Saturday, January 17, 2009

ECG Reference for iPhone

There are 2 ECG reference tools for iPhone now available. We'll take some time to compare and evaluate them.

The first program to be released to the medical iPhone community is 'The ECG Guide', created by QxMD Software. QxMD has created free medical apps such as Cardio Calc, Neph Calc and Heme Calc.

The ECG Guide has several key features:
  • Detailed approach to 12 lead interpretation (including rate, rhythm, axis, wave forms and intervals)
  • Detailed approach to arrythmia interpretation
  • Extensive notes on ECG findings
  • >100 sample ECGs
  • Quiz Feature
  • All ECGs are high resolution and can be zoomed for detailed viewing
  • Priced at $5

The other program, entitled Instant ECG, is created by the people at iAnesthesia who brought us iAnesthesia Case Logs.

Key features of Instant ECG include

  • Simulated rhythm strips
  • Priced at $10
  • Quiz feature
  • Use of visual elements

Both products were compared in detail, and almost immediately it became apparent that the content in The ECG Guide is superior and more practical. While the visuals of the simulated rhythms strips are certainly well done, in clinical training and practice, one works primarily with 12 lead ECGs rather than relying on a moving rhythm strip. Instant ECG only offers a limited collection of 12-leads, while The ECG Guide contains more than 100 throughout the program. As an added bonus, this extensive collection is nicely organized into an index for ready reference.

Clear descriptions of ECG findings and diagnostic criteria are critically important for an app in this category. Again, The ECG Guide stands out with a more detailed and thorough approach to the subject matter. Instant ECG provides a nice introduction, but really needs to delve into more detail.

In terms of price, both are very affordable and good value. The ECG Guide certainly comes out as a better bargain, given its lower price and more practical content. Nonetheless, one might consider shelling out an extra $10 to see the visuals of Instant ECG - but only after the obligatory purchase of The ECG Guide.

While the clear winner between the two is 'The ECG Guide', it's great to see competition to create an outstanding app in this important area. We're a little concerned that perhaps the folks at iAnesthesia may have taken competition a little too far and planted negative reviews for The ECG Guide and left glowing reviews for their own app. Have a look at reviews by iPhoneRC and HazelGroup - a little suspicious by our assessment...

Both programs are available in the App store or can be downloaded through iTunes:

The ECG Guide - our rating: 5 stars

Instant ECG - our rating: 3.5 stars

Here's looking forward to more great Cardiology apps for the iPhone and/or iPod

Thursday, January 15, 2009

ACLS for iPhone

Software that provides access to ACLS protocols at the point of care (with a device such as the iPhone) is a wonderful idea.
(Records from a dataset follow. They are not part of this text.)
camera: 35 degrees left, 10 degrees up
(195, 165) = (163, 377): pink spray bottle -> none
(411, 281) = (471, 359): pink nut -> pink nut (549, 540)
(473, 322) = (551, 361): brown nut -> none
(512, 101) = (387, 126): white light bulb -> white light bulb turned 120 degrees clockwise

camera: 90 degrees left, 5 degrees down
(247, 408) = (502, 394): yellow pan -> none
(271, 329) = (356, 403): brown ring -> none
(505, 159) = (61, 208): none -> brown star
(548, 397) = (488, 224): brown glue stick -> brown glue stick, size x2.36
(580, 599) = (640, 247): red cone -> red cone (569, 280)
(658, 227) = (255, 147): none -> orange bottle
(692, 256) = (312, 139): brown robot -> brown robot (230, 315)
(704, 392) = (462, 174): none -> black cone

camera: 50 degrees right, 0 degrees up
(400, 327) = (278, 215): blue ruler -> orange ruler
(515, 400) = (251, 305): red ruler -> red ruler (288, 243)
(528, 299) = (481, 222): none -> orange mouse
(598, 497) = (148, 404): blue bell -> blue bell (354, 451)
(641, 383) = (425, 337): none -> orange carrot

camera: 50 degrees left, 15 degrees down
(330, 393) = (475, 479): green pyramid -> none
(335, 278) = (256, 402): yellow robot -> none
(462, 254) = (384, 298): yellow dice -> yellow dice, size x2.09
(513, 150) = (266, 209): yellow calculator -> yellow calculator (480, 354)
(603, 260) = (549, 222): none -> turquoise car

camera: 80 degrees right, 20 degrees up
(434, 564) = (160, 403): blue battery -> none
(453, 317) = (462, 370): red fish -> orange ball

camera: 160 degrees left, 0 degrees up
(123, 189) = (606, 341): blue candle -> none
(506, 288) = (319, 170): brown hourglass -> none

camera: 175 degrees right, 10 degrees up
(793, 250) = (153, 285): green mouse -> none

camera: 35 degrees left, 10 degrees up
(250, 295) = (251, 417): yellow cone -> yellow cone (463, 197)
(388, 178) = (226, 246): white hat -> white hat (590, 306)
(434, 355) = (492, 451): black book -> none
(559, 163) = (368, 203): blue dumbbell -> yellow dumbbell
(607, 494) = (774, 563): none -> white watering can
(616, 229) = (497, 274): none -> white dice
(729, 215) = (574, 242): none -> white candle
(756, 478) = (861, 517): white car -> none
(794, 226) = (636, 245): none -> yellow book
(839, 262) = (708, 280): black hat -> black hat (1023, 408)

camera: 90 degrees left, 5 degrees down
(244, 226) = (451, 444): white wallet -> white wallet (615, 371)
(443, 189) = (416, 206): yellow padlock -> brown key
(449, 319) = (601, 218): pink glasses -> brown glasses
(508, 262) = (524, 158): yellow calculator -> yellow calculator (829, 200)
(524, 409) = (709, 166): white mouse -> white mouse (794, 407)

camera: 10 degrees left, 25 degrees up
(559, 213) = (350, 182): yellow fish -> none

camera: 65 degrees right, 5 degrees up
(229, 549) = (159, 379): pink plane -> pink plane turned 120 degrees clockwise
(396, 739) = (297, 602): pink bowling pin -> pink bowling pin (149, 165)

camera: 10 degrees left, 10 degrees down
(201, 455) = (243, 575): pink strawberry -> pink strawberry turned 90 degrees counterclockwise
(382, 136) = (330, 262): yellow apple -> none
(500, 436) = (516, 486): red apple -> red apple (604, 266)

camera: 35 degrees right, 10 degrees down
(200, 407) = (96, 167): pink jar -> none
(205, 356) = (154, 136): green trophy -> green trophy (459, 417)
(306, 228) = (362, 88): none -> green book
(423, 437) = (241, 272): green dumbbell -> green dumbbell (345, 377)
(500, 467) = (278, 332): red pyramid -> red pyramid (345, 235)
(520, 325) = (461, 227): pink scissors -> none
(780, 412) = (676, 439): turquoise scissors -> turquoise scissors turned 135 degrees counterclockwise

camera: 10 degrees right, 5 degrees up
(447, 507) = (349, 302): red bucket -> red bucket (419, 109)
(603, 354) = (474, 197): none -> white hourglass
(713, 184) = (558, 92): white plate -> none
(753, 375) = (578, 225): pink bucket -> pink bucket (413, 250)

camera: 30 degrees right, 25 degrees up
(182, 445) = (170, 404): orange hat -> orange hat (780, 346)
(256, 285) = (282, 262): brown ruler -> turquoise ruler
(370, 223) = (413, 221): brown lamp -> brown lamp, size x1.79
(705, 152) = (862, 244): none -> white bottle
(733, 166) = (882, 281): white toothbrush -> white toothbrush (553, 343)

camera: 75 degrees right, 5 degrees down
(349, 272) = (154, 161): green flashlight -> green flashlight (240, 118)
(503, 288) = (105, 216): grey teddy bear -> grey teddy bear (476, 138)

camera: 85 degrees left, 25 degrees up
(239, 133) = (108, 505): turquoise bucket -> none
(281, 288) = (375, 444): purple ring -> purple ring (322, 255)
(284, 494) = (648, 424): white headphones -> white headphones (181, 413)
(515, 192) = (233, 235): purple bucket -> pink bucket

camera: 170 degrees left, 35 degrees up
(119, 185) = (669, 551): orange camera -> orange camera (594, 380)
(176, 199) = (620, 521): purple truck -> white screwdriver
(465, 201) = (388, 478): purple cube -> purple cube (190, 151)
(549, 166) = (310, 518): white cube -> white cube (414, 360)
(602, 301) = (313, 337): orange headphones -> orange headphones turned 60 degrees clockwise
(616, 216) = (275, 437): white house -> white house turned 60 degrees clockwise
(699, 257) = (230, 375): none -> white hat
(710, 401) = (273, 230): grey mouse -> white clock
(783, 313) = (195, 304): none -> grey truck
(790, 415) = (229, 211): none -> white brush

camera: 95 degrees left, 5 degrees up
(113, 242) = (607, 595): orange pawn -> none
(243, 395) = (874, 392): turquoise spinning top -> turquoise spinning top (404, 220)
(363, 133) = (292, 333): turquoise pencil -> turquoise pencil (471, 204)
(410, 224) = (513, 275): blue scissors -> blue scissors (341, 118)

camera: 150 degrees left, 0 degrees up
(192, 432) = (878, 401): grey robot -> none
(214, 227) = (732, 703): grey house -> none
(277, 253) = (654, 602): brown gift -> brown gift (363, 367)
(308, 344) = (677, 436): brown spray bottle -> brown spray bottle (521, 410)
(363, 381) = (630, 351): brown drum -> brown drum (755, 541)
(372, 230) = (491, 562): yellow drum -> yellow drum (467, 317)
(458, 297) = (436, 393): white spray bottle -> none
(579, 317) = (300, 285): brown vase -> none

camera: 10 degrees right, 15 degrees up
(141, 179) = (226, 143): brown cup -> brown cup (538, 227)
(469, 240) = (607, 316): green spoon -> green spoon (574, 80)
The design of 'ACLS', created by, is simple and easy to use. Reviews on the program are mixed but the general consensus is that while the program does contain useful protocols, it would be preferable to have more detail on medications and include sample rhythms and ECG tracings. We would agree that incorporating 12 lead ECGs that show off potential arrythmias or infarct patterns would be highly beneficial.

Monday, January 12, 2009

Cardiology Software for the iPhone

The iPhone is becoming a powerful medical tool. For those interested in Cardiology, new tools are appearing frequently.

The program Cardio Calc is a welcome contribution to the medical practitioner's handheld arsenal.

It is advertised as a "critical tool for anyone - not just Cardiologists, managing patients with cardiovascular disease or hyperlipidemia" and certainly lives up to the claim. There is an extensive number of clinical calculators that allow one to:

  • Determine cardiovascular risk and guide lipid treatment using the Framingham and Reynolds Risk Scores
  • Use the CHADS2 score to guide treatment in atrial fibrillation

  • Better understand the risk of bleeding from anticoagulation in atrial fibrillation
  • Determine if ones patient might benefit from a stress test by calculating pre-test probability of coronary artery disease.
  • Determine prognosis in heart failure using the Seattle heart failure model, Forrester heart failure class and Stevenson heart failure class.
  • Diagnose Infective Endocarditis

  • Determine predicted mortality (EuroSCORE Logistic) and risk of dialysis with cardiovascular surgery
  • Use the TIMI risk score in ACS to help guide treatment

  • Calculate ideal body weight, BMI and BSA
  • Correct QT in an ECG
  • Review classification of angina (CCS) and congestive heart failure (NYHA functional class)
The program also contains an extensive collection of additional calculators making it a useful general calculator as well.